Each group involved sees the outcome as a “game changer,” she said. For example, if the Islamist militant group Jabhat Fatah al-Sham, formerly Jabhat al-Nusra, held off Syrian forces, it could “assert itself as the leading rebel group in the country.” Fatah al-Sham changed its name and dropped its affiliation with Al Qaeda in July as part of an effort to appear more Syrian.

Indeed, the inability of the regime to defeat the opposition in Aleppo could ultimately force it to pull back to Damascus and Syria’s western provinces, she said. An opposition that holds on in Aleppo could connect to Idlib, another opposition stronghold, and secure crucial supply lines into Turkey.

So far, all parties are having difficulty taking the city definitively. “What that tells me is that each side has very limited manpower to achieve its objectives,” Mr. Tabler of the Washington Institute says. “When any side does take a step forward, they seem to have a limited ability to hold on.”

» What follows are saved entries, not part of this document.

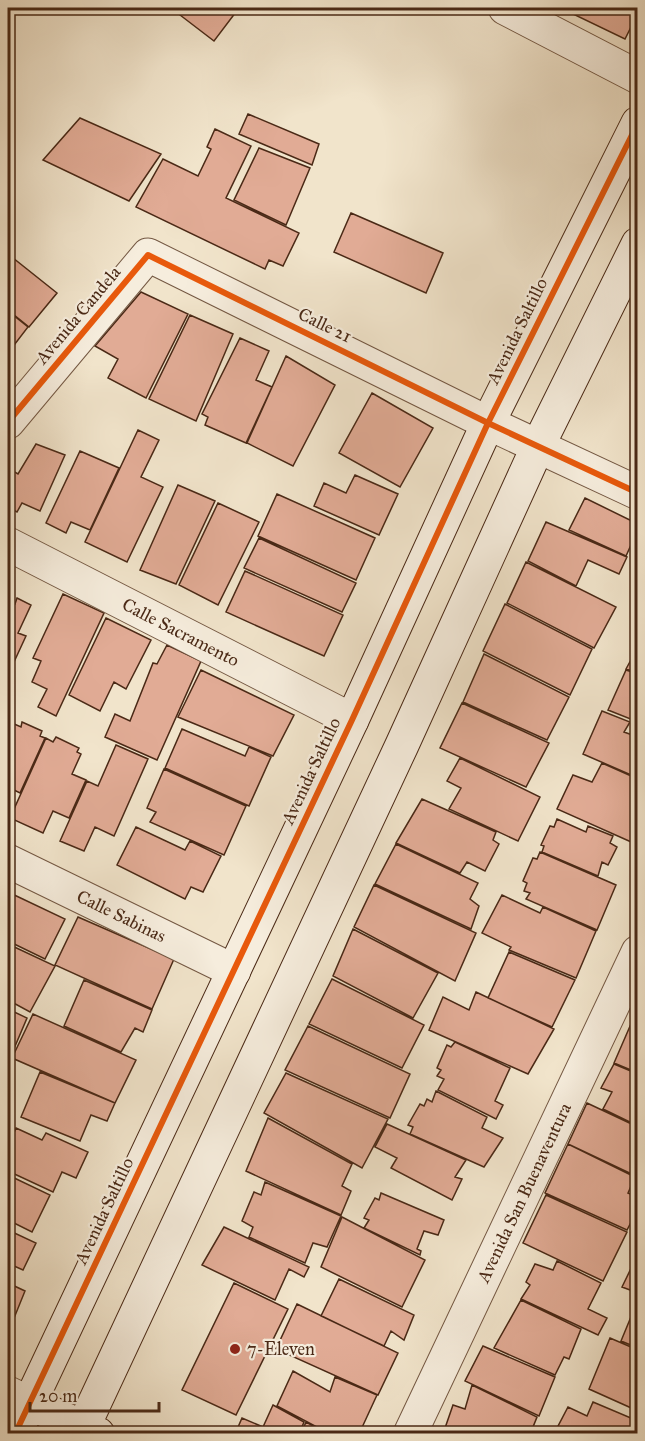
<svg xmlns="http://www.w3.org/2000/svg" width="645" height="1441" viewBox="0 0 645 1441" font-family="'IM FELL Great Primer',serif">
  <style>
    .building { fill: #e1ab95; stroke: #4a2916; stroke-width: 1.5 }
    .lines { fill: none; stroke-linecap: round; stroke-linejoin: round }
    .street-casing { stroke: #745843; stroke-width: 35 }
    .secondary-casing { stroke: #4a2916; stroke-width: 35 }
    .street { stroke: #f6eddd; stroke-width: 33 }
    .secondary { stroke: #f6eddd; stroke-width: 33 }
    .cycleway-casing { stroke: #f6eddd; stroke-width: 10 }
    .cycleway { stroke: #e8590c; stroke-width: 6 }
    .poi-dot { fill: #8f2418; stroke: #f6eddd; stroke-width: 2 }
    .labels { text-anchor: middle; stroke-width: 4.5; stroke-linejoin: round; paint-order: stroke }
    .street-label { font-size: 18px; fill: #4a2916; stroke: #f6eddd }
    .poi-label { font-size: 18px; fill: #4a2916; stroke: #f6eddd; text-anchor: start }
  </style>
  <rect width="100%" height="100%" fill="#f1e4cb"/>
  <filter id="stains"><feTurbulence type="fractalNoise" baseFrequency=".00333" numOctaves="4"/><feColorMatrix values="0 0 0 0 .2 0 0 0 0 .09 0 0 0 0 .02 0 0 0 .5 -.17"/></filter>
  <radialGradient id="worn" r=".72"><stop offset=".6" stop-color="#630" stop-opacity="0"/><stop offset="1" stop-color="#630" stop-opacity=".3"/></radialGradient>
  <path class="building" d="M186,8H239L214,41L180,15Z
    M577,8H638V13L625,39L573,14Z
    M248,114L319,144L312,165L239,134Z
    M80,118L161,154L129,201L43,160Z
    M215,129L251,146L226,198L299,233L283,266L269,260L265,269L136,207L163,159L198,176L211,149L207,147Z
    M259,148L310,168L286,225L234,200Z
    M351,213L443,253L426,293L334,252Z
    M8,254L57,293L29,327L8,310Z
    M141,292L188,314L146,398L108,378L118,359L95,346Z
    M8,311L28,327L8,353Z
    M190,315L233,334L196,421L149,399Z
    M240,338L269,351L256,380L272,387L246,443L205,425L208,417L202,414Z
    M286,356L335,385L293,466L247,443Z
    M372,393L433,428L400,487L339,453Z
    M138,430L159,440L141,477L163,487L127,562L85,542Z
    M36,444L65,455L40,511L22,503L17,512L8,507V468L18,474Z
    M80,451L119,468L90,530L71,522L66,533L46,523Z
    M355,475L398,494L379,535L314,506L324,483L346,493Z
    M178,485L215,501L176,584L140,570Z
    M277,494L375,538L356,580L258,536Z
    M585,498L638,524V548L631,545L626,556L569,530Z
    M218,503L259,522L218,605L179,585Z
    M546,522L627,557L619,574L588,560L576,586L528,561Z
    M259,538L356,583L342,612L244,568Z
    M526,562L616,607L594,648L507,603Z
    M245,571L343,615L324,656L226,612Z
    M63,594L104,613L56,716L38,707L47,689L32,682L41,661L33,658Z
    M17,598L31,605L18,633L26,636L8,675V601L15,604Z
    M505,604L592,649L570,695L483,651Z
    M106,618L151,640L126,689L114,682L100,711L69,695Z
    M167,645L201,661L157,760L105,737L115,714L130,721L153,663L157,664Z
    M638,647V673L626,669Z
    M484,654L569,697L547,740L463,702Z
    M201,670L294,715L273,756L178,717Z
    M626,670L638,674V722L608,710Z
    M462,703L549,743L526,787L440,748Z
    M602,711L630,722L624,732L638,737V778L583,754Z
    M22,722L42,731L40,736L45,738L20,793L8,787V732L12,723L21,727Z
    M182,729L245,756L249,747L271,757L249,806L165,768Z
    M56,737L79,748L77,752L81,754L72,774L86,780L69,818L53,811L43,833L10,818L46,738L53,742Z
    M116,745L148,759L114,836L95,827L84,851L60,841L87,781L98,786Z
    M460,758L540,797L518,841L449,809L461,788L447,781Z
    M602,763L638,779V845L557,809L573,775L592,782Z
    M164,769L246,806L224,855L150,822L156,812L147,808Z
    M422,799L496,832L493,840L499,844L485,871L467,862L460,873L396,843Z
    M557,819L586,832L588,826L613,836L610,843L617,847L608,865L602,862L598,876L542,852L544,846L541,845L550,826L554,827Z
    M136,827L185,850L190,841L221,856L203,892L191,887L185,899L117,865Z
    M396,844L478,883L470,899L479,906L471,929L375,884Z
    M540,852L616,885L597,930L526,899L530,893L524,891L527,883L523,881L533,858L537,859Z
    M374,885L476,933L455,981L354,927Z
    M8,892L65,919L45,959L8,941Z
    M502,895L540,913L543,907L596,931L576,978L509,950L511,947L482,933Z
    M78,917L174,959L152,1009L55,965Z
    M353,929L438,973L413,1018L333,976Z
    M8,944L55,966L30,1012L8,1000Z
    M509,952L575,980L552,1027L488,998Z
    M332,979L424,1025L402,1068L309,1024Z
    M84,980L152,1010L143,1032L135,1028L121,1052L64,1026Z
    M476,992L554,1029L528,1074L429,1030L443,997L469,1010Z
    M8,1009L27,1018L10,1058L8,1057Z
    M33,1014L136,1060L115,1103L12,1058Z
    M634,1017L638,1019V1073L614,1063Z
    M308,1026L410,1074L390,1118L285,1070Z
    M455,1042L510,1068L495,1101L503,1105L496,1119L438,1090L444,1079L437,1076L441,1070L437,1068L447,1045L451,1047Z
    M614,1064L638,1074V1126L603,1109L612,1092L601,1088Z
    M40,1072L115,1103L107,1121L91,1115L80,1141L21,1117Z
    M286,1073L388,1119L362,1168L264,1113Z
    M436,1091L487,1117L482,1128L503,1138L484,1167L410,1134L413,1127L408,1125L420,1104L424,1106L427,1099L432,1102Z
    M587,1103L638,1127V1177L568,1144Z
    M268,1118L352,1164L342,1186L351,1191L341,1215L246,1171Z
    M387,1124L466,1160L455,1177L462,1179L452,1200L391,1168L397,1158L375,1147Z
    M16,1128L42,1140L46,1133L88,1152L76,1178L62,1172L53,1192L8,1171V1147Z
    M568,1144L635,1177L628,1193L638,1197V1209L627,1230L545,1193Z
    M8,1175L50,1195L32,1232L8,1220Z
    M265,1182L341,1216L327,1247L313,1243L305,1263L249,1237L253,1227L242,1221L254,1192L261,1195Z
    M381,1193L444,1220L438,1235L424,1231L417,1249L421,1251L420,1255L364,1228L369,1220L364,1218L375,1198L379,1200Z
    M546,1195L627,1232L603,1281L523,1243Z
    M342,1217L425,1260L402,1307L321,1267Z
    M224,1227L309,1267L304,1277L289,1269L275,1300L202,1265Z
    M8,1230L36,1243L23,1270L12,1265L8,1279Z
    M638,1254V1293L622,1287Z
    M557,1261L601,1283L588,1309L607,1318L598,1335L521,1299L530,1285L526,1282L535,1264L553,1270Z
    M339,1279L414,1315L404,1340L391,1331L384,1346L321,1316Z
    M8,1283L25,1291L8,1333Z
    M234,1283L288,1309L236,1415L182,1390Z
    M521,1300L581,1329L569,1359L564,1357L555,1375L494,1348Z
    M297,1304L398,1353L378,1395L276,1349Z
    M633,1312L638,1314V1348L621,1341Z
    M610,1338L638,1350V1411L589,1389Z
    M483,1346L555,1377L539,1416L465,1381Z
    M293,1371L330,1392L335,1377L377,1395L359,1434H330L277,1406Z
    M472,1385L537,1417L531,1432L535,1434H449L444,1431L453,1405L465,1409Z
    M593,1402L638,1421V1434H565L556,1430L568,1407L587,1416Z
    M273,1405L304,1422L299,1434H235L242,1418L263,1427Z
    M306,1422L328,1434H301Z"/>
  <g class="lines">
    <defs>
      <g id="street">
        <path d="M505,8L638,77"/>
        <path d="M8,422L148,255L488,423L638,493"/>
        <path id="s1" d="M8,544L352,720"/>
        <path id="s2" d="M8,861L234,971"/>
        <path d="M8,1393L29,1403"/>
        <path id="s3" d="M410,1434L638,952"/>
      </g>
      <path id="secondary" d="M29,1403L98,1434
        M15,1434L352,720L488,423L638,123
        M80,1434L402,745L538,446L638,244"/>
    </defs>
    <use href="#street" class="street-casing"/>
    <use href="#secondary" class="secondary-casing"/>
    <use href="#street" class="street"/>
    <use href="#secondary" class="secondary"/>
    <defs>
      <path id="cycleway" d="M8,422L148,255L488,423L638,493
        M15,1434L352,720L488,423L638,123"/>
    </defs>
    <use href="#cycleway" class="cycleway-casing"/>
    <use href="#cycleway" class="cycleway"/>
  </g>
  <circle class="poi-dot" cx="235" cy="1349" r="6"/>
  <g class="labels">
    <g class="street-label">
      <text transform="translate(78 315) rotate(-50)" y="6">Avenida Candela</text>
      <text transform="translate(325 325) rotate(26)" y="6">Calle 21</text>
      <text transform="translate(517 331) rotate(-64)" y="6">Avenida Saltillo</text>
      <text dy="6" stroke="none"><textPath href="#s1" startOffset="194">Calle Sacramento</textPath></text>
      <text transform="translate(311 771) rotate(-65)" y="6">Avenida Saltillo</text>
      <text dy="6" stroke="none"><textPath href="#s2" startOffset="126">Calle Sabinas</textPath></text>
      <text dy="6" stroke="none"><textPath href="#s3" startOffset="267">Avenida San Buenaventura</textPath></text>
      <text transform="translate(104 1211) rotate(-65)" y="6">Avenida Saltillo</text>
    </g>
    <g class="poi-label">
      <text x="247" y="1355">7-Eleven</text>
    </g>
  </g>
  <rect width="645" height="1441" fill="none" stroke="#f1e4cb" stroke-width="30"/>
  <rect x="9" y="9" width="627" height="1423" fill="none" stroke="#4a2916" stroke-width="3"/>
  <rect x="15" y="15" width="615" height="1411" fill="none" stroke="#4a2916" stroke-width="1.5"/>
  <path d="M30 1402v9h129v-9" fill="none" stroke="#4a2916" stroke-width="3"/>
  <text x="39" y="1402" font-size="18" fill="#4a2916" stroke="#f6eddd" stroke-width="4.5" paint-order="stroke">20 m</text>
  <rect width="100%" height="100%" filter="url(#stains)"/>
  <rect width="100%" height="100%" fill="url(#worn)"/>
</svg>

The rebels’ limited ability is an indictment of the Obama administration, says Phillips.

The US has pulled back on providing military supplies to the rebels as Secretary of State John Kerry struggles to reach an agreement with Russia to establish humanitarian supply lines into Aleppo and revive a “cessation of hostilities.” Those efforts appeared to crumble last weekend.

Phillips says the US has been hoodwinked by Russia. The effort has “amplified the demoralization of the rebels” and “confirmed that the Russians were doing it just to buy time for Assad and help him tighten the noose around Aleppo.”

He adds: “The Obama administration’s efforts to establish some type of cooperative diplomatic arrangement with the Russians have gone nowhere, but they have had a deep impact in the fight for Aleppo.”